Quesito da risolvere: Secondo il brano sulla guerra, da quanto tempo le madri ucraine e russe attendono una risposta dai loro governanti?

Anche nel giorno della vittoria sul nazifascismo, prevale nella donna il sentimento materno, della fratellanza universale che non giustifica nessuna forma di bestiale violenza. La Repubblica Italiana nasceva su un ideale di pace universale, coincideva – si può dire – con il ripudio della guerra “come mezzo di risoluzione delle controversie internazionali”.
E’ difficile trovare espressioni più significative di quella usata dalla contadina materana per rifiutare con ogni mezzo tutte le guerre. Un sentimento attualissimo poiché, certamente, molte madri, ucraine e russe, sorelle più che mai, dinanzi ai figli morti, rivolgono ai loro governanti quella stessa domanda :” Perché tutto questo ?” E attendono da quattro mesi una risposta chiara e non ingarbugliata nelle retoriche contorsioni dei portavoce ufficiali.
C’è, oggi, un motivo in più per essere angosciati dalla guerra che si sta combattendo alle porte dell’Unione Europea; esso deriva dalla constatazione di quanto vacillante sia il potere di coloro che in questi mesi hanno gridato con più foga < All’armi>, incoraggiando e foraggiando la guerra con motivazioni semplicistiche e cangianti e, soprattutto, senza prospettive di soluzione del conflitto.

Dati registrati:
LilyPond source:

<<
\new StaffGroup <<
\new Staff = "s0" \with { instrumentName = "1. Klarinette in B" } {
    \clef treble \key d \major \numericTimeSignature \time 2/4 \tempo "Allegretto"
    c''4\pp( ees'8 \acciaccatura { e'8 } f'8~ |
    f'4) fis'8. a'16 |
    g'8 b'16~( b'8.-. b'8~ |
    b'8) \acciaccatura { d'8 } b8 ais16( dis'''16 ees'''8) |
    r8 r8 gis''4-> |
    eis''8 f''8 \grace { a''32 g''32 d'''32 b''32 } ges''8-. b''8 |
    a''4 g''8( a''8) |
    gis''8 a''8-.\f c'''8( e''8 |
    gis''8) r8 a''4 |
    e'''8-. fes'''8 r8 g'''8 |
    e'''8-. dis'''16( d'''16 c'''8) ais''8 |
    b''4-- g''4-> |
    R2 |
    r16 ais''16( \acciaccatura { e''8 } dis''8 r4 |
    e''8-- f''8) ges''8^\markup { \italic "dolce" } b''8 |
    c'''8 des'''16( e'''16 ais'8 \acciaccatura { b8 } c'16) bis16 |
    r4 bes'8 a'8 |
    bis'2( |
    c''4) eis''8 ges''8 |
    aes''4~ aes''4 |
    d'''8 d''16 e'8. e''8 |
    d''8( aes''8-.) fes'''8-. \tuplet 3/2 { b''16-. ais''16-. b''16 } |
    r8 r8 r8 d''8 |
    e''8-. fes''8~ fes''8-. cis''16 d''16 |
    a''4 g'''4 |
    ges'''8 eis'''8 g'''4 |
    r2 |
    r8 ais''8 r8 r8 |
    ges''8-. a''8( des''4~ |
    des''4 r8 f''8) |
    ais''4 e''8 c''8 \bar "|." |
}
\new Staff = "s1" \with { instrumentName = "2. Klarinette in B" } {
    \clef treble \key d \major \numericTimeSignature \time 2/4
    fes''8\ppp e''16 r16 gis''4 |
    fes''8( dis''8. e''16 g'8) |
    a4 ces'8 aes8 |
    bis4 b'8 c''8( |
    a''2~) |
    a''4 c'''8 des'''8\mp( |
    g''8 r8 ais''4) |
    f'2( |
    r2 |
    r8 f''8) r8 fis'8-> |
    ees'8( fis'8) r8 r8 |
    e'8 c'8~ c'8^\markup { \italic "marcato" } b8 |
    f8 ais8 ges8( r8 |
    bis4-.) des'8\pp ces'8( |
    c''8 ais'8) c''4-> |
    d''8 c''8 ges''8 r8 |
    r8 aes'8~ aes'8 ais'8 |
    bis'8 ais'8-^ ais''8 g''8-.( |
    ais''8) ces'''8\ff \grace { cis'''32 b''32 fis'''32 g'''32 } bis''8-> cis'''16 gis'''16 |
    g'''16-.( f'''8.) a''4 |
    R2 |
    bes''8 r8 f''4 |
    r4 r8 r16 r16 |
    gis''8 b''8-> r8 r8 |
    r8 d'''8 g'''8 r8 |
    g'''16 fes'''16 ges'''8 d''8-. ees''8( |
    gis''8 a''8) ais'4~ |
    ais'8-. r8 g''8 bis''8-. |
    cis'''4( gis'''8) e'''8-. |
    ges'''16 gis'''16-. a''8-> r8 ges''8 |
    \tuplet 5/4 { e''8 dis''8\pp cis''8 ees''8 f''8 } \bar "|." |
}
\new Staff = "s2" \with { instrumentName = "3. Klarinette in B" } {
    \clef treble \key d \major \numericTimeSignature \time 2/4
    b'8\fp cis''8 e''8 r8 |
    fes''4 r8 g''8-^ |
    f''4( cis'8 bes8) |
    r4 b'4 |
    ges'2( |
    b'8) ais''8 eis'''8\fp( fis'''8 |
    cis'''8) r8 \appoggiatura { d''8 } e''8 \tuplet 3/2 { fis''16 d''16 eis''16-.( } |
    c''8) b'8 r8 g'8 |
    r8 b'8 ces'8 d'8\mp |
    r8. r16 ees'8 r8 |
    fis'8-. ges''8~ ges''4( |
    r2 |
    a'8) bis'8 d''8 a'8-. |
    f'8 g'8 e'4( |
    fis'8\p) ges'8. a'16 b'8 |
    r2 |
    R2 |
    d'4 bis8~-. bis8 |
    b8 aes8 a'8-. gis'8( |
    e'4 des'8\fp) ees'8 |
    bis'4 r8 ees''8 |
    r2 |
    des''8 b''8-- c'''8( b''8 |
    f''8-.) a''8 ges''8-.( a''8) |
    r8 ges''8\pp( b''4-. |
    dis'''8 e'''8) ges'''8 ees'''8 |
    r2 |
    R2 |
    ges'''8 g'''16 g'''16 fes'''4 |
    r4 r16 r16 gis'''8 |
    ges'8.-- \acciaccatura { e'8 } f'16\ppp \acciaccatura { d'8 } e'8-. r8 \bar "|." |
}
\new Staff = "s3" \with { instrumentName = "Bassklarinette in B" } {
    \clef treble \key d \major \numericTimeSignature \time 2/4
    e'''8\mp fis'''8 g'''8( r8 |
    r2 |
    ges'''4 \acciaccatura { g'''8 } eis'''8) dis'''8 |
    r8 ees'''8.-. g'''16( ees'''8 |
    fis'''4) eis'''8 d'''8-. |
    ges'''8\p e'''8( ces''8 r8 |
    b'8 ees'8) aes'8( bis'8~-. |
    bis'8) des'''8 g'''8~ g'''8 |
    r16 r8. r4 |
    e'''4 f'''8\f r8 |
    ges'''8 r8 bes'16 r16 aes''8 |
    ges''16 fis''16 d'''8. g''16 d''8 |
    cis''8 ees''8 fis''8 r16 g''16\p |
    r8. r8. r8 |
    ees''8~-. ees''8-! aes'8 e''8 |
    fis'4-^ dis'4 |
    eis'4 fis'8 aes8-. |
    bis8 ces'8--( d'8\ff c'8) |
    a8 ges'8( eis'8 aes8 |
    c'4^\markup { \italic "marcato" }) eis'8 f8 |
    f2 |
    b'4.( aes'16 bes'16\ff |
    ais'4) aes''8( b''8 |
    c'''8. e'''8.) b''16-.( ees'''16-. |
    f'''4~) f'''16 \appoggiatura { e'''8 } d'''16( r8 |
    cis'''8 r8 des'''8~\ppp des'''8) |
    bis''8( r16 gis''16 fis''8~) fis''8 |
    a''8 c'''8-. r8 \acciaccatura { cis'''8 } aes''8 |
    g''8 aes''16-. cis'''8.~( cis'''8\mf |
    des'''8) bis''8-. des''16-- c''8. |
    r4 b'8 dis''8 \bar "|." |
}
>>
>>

Risposta: Da quattro mesi.